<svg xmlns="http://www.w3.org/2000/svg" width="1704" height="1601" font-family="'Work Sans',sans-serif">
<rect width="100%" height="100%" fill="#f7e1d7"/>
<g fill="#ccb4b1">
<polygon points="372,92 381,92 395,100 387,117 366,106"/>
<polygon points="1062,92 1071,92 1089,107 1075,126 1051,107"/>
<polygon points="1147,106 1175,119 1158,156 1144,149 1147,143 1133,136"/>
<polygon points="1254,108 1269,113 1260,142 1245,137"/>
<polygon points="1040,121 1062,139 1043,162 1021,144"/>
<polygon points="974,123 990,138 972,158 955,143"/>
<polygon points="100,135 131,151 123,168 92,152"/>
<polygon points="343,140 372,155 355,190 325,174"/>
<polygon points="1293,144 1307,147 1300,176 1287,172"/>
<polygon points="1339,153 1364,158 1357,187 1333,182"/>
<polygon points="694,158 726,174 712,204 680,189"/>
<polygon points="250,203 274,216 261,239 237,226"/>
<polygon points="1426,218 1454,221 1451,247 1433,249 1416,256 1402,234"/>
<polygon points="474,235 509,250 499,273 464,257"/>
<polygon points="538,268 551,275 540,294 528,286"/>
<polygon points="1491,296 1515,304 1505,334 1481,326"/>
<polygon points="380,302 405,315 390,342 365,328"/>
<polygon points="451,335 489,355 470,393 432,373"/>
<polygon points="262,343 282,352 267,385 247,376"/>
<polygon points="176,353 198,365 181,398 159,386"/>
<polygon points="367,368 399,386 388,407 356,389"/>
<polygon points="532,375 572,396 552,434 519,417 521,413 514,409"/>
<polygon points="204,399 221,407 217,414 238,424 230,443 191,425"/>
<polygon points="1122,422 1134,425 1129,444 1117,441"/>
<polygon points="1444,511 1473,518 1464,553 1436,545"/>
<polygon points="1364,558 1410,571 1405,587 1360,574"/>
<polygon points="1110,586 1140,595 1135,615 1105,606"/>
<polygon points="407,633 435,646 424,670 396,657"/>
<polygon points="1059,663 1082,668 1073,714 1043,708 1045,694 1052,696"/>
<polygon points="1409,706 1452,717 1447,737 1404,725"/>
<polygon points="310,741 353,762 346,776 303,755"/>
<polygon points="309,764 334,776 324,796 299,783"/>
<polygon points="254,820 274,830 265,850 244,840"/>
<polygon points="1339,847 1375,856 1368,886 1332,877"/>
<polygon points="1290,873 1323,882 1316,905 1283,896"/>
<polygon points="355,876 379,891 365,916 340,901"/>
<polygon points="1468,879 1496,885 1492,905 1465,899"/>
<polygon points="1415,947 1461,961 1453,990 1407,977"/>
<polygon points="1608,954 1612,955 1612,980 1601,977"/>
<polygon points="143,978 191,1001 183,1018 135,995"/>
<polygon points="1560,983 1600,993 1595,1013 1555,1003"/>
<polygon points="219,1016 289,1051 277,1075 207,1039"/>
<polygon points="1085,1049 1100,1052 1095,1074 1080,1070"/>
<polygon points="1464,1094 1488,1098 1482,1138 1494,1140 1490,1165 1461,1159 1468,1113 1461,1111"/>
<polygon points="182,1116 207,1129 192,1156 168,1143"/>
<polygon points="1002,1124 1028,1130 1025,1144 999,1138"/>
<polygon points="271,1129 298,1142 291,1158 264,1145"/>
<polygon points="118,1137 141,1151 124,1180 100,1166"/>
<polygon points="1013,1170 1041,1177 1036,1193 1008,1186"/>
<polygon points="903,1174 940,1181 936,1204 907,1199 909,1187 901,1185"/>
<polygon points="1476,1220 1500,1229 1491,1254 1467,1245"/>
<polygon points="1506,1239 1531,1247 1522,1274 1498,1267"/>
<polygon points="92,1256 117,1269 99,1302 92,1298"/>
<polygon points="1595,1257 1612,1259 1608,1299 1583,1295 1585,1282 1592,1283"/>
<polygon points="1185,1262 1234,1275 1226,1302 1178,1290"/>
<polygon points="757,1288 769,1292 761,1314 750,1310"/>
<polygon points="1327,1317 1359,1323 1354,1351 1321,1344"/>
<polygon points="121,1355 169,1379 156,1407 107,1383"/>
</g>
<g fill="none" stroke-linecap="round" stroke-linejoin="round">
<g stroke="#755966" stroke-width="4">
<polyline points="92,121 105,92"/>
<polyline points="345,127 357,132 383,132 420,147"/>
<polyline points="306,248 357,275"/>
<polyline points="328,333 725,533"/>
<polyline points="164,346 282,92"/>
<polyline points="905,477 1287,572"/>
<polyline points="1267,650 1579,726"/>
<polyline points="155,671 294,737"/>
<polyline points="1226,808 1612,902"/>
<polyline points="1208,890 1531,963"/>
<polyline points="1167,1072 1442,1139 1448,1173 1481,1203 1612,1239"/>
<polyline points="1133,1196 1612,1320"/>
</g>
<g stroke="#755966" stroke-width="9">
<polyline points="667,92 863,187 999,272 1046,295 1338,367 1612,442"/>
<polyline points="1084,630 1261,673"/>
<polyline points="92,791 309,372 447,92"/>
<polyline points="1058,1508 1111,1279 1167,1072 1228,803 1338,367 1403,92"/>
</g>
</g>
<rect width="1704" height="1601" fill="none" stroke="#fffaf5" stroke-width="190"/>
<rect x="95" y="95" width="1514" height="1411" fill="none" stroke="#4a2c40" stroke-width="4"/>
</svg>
══════════════════════════════
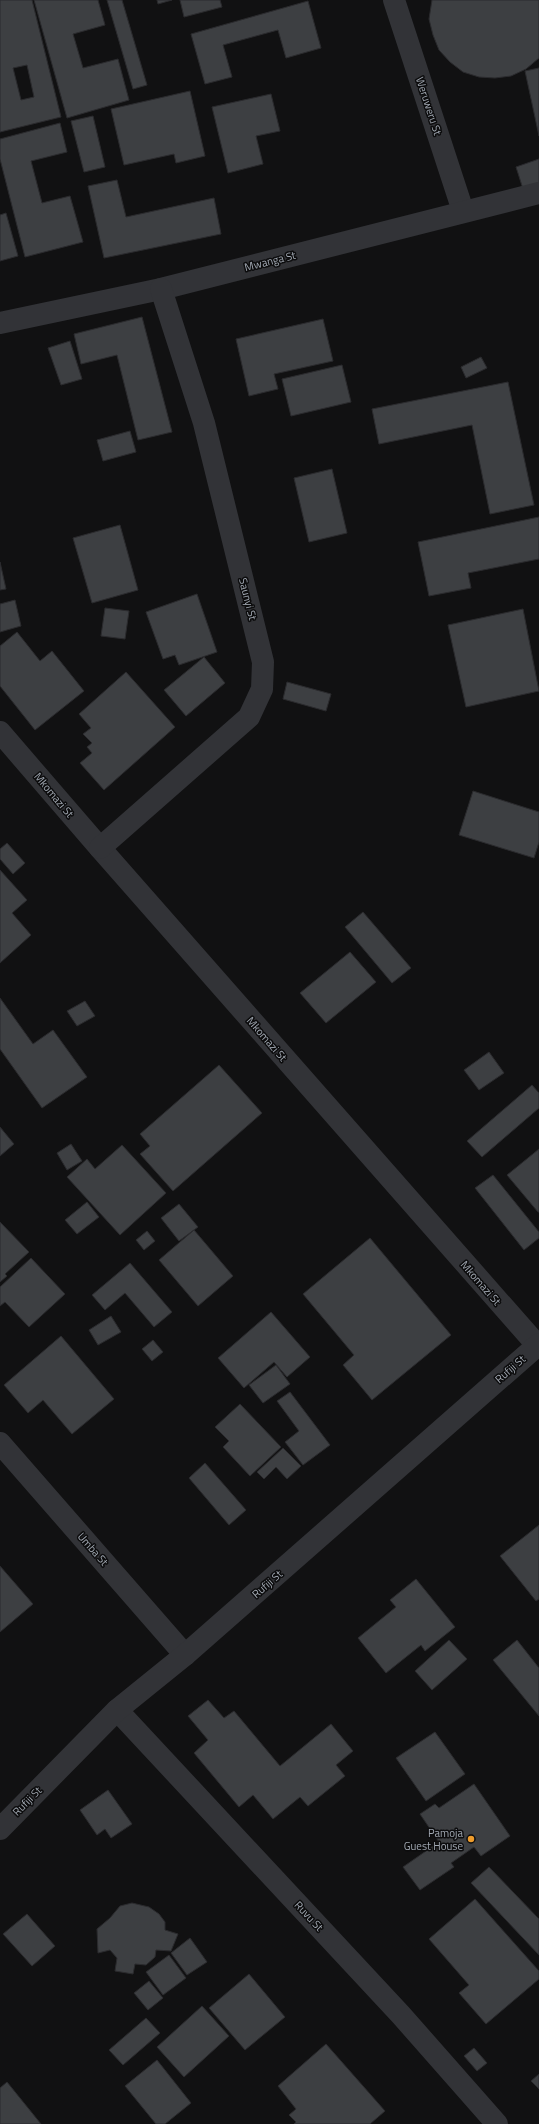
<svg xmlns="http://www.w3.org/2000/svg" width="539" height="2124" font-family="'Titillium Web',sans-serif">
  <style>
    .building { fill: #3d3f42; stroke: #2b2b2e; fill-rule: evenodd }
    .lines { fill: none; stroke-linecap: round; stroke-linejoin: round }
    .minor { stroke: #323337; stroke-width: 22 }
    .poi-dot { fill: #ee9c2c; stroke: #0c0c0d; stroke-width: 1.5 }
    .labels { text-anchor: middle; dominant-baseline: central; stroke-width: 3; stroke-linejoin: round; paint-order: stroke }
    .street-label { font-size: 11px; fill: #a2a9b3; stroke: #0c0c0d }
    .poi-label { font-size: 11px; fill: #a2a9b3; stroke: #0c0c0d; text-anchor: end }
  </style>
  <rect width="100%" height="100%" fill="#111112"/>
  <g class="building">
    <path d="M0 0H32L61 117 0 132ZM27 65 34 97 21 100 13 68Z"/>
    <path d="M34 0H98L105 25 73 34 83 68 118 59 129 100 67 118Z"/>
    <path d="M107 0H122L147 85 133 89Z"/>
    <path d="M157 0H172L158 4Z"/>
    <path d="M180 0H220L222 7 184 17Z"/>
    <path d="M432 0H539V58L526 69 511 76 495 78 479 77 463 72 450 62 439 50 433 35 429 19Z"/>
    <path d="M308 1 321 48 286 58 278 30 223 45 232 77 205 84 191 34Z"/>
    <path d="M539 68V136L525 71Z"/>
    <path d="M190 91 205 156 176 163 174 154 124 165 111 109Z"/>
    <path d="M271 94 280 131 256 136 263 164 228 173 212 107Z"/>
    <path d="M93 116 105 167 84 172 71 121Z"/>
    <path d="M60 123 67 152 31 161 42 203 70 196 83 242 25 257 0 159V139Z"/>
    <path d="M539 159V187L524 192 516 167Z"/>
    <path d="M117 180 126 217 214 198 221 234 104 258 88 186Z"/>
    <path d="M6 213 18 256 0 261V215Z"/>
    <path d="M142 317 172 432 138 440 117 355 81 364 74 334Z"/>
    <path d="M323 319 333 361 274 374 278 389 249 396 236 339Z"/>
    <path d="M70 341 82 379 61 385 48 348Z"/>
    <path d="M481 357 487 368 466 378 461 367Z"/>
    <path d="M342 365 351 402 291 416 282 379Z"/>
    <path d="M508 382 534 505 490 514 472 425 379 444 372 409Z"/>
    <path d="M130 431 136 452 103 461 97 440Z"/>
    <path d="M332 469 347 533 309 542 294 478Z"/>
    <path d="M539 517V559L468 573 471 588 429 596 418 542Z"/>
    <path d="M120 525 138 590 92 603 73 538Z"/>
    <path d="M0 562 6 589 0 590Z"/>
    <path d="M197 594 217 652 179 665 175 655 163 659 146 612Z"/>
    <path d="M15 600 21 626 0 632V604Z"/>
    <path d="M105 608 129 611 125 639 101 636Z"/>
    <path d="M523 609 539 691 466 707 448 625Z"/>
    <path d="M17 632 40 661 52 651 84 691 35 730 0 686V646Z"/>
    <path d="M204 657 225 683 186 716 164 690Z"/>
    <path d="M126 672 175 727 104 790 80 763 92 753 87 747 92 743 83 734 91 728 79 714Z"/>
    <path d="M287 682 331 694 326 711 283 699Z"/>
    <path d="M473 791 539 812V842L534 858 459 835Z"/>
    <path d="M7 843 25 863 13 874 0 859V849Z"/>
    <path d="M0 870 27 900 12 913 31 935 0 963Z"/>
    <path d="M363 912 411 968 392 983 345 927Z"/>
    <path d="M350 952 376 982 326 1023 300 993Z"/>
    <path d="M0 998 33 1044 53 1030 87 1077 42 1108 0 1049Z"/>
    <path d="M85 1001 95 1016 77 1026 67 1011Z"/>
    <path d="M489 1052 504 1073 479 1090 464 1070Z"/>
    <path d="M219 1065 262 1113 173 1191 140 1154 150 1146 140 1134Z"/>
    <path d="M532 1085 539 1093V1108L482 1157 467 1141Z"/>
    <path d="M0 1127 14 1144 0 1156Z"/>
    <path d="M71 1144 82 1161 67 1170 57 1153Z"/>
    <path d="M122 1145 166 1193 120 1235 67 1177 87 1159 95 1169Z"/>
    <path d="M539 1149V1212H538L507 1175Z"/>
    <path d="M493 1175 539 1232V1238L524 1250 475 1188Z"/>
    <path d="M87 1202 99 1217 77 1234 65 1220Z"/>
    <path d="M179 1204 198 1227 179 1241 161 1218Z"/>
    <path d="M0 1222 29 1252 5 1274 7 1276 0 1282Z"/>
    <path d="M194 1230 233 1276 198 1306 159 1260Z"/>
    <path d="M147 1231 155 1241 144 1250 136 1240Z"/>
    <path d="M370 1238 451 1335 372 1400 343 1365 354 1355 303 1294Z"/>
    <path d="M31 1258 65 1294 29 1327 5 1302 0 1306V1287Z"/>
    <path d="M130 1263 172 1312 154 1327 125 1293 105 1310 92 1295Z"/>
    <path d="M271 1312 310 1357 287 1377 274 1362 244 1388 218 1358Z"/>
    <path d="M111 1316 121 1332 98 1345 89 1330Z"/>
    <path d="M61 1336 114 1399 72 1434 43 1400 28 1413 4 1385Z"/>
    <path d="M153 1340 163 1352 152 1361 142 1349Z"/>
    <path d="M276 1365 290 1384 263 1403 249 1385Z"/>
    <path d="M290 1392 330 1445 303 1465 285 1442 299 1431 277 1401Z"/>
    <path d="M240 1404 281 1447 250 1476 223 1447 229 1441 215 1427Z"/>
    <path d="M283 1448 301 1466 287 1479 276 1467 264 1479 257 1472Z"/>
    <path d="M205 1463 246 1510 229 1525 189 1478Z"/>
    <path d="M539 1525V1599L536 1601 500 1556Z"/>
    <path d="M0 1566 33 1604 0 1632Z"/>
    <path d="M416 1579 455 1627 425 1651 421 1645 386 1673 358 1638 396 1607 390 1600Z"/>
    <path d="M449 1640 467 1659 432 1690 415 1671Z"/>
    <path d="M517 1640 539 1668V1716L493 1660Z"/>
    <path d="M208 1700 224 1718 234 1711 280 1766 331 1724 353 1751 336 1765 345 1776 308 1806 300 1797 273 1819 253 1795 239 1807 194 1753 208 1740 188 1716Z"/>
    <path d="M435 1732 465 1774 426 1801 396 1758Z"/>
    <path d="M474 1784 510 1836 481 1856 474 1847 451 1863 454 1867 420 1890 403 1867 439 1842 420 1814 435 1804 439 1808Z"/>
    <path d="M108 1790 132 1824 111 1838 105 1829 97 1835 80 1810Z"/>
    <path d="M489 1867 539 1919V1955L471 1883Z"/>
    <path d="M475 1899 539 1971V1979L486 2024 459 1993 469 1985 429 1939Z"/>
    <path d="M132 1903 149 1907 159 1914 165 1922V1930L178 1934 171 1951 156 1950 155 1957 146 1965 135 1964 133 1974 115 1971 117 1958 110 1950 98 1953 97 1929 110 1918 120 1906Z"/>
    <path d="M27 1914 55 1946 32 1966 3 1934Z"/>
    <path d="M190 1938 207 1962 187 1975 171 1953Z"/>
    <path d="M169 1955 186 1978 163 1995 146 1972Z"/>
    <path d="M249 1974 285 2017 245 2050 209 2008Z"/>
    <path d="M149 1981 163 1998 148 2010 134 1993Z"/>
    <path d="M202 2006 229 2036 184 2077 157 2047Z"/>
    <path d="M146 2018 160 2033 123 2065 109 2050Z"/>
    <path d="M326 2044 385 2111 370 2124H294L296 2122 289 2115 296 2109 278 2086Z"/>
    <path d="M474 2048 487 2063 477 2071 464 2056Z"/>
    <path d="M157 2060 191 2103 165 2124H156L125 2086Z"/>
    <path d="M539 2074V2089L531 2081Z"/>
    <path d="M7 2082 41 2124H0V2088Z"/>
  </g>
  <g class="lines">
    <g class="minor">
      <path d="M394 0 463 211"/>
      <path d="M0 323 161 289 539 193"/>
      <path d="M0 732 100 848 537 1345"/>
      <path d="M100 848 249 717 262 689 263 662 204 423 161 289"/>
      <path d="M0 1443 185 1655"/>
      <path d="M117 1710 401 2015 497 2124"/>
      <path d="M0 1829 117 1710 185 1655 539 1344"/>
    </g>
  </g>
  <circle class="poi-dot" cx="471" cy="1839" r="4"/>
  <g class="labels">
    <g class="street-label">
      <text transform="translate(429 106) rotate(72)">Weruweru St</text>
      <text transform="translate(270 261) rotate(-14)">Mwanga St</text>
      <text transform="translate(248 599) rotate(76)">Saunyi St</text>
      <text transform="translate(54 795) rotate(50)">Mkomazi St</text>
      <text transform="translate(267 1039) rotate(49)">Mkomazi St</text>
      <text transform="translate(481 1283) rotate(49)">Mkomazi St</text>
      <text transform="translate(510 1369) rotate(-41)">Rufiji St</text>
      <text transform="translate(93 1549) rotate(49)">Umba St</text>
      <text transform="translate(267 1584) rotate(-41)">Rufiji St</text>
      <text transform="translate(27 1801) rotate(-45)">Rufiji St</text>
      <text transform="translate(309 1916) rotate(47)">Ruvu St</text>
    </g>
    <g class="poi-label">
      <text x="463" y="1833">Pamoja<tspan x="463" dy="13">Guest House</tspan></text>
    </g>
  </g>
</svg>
══════════════════════════════
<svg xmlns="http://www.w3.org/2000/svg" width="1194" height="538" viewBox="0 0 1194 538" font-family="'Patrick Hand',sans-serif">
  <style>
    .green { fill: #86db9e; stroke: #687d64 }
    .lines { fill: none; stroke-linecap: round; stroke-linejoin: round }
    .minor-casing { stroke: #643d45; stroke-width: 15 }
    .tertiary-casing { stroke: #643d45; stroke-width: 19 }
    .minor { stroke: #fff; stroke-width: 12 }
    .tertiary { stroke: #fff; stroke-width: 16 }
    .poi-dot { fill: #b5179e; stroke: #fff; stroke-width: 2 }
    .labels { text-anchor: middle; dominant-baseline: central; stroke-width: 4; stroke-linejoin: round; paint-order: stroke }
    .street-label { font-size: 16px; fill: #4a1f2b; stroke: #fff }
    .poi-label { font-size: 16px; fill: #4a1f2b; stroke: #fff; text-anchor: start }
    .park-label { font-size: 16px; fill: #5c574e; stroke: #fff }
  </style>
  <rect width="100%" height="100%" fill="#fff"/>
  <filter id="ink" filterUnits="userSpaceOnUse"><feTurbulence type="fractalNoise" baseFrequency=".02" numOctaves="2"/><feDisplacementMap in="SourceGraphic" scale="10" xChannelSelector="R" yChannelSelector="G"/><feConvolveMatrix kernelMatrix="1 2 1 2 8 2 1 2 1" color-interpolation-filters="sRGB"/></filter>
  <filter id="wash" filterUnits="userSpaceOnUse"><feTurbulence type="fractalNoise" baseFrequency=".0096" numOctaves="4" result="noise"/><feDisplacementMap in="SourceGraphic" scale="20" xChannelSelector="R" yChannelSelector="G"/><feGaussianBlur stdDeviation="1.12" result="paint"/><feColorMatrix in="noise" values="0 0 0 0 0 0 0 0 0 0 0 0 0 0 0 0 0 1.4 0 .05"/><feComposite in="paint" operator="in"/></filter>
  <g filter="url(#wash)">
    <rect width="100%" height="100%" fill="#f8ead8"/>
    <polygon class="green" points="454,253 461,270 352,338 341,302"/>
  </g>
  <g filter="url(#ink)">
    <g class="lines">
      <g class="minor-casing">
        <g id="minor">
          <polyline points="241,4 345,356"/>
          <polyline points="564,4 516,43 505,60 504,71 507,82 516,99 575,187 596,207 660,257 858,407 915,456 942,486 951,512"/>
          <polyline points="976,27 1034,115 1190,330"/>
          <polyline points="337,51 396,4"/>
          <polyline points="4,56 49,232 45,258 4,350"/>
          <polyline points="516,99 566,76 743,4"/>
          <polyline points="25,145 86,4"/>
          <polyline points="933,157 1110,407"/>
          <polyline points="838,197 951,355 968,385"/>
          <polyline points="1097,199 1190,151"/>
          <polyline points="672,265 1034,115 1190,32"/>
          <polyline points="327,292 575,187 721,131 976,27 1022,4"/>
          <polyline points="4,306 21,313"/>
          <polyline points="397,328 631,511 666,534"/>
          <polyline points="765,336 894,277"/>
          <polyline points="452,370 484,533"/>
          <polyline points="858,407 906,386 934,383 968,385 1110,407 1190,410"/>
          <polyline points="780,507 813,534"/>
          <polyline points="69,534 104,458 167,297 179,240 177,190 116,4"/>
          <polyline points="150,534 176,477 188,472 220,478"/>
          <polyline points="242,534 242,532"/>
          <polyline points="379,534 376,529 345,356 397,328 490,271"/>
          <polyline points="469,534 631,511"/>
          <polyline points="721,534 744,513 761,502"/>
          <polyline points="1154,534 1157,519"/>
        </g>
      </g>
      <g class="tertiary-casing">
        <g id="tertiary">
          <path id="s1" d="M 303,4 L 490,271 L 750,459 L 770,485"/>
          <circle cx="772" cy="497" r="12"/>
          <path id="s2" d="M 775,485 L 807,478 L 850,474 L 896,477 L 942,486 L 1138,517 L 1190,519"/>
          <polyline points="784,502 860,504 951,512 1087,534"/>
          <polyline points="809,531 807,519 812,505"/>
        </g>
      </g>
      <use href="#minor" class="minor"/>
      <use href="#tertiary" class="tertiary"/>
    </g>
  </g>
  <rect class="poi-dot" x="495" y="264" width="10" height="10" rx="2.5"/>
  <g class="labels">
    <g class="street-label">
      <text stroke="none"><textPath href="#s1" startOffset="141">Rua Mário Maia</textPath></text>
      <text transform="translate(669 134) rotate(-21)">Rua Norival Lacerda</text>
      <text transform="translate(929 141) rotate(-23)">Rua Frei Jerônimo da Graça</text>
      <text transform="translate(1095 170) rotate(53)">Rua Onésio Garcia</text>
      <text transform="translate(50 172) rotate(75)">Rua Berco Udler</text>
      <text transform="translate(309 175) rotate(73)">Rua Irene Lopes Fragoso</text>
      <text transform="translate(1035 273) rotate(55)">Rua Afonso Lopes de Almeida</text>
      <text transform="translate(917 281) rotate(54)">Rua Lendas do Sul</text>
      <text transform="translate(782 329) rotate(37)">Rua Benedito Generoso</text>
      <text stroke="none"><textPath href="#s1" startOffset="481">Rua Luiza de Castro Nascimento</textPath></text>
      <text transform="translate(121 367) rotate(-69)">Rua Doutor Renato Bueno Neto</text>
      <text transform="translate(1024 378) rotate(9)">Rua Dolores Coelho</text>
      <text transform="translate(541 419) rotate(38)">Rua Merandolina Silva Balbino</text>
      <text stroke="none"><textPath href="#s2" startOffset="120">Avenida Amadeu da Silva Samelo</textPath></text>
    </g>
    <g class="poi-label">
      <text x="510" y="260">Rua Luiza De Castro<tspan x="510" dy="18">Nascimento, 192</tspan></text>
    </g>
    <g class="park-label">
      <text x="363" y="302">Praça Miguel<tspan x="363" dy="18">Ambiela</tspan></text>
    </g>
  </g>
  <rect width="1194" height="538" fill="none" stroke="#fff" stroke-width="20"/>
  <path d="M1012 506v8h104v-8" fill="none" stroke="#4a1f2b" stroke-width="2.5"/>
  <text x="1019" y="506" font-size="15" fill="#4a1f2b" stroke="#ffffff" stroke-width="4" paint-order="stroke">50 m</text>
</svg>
══════════════════════════════
### ABOUT THIS EXERCISE:
Copy out each line of the listing that holds "wash".

### YOUR RESPONSE:
  <filter id="wash" filterUnits="userSpaceOnUse"><feTurbulence type="fractalNoise" baseFrequency=".0096" numOctaves="4" result="noise"/><feDisplacementMap in="SourceGraphic" scale="20" xChannelSelector="R" yChannelSelector="G"/><feGaussianBlur stdDeviation="1.12" result="paint"/><feColorMatrix in="noise" values="0 0 0 0 0 0 0 0 0 0 0 0 0 0 0 0 0 1.4 0 .05"/><feComposite in="paint" operator="in"/></filter>
  <g filter="url(#wash)">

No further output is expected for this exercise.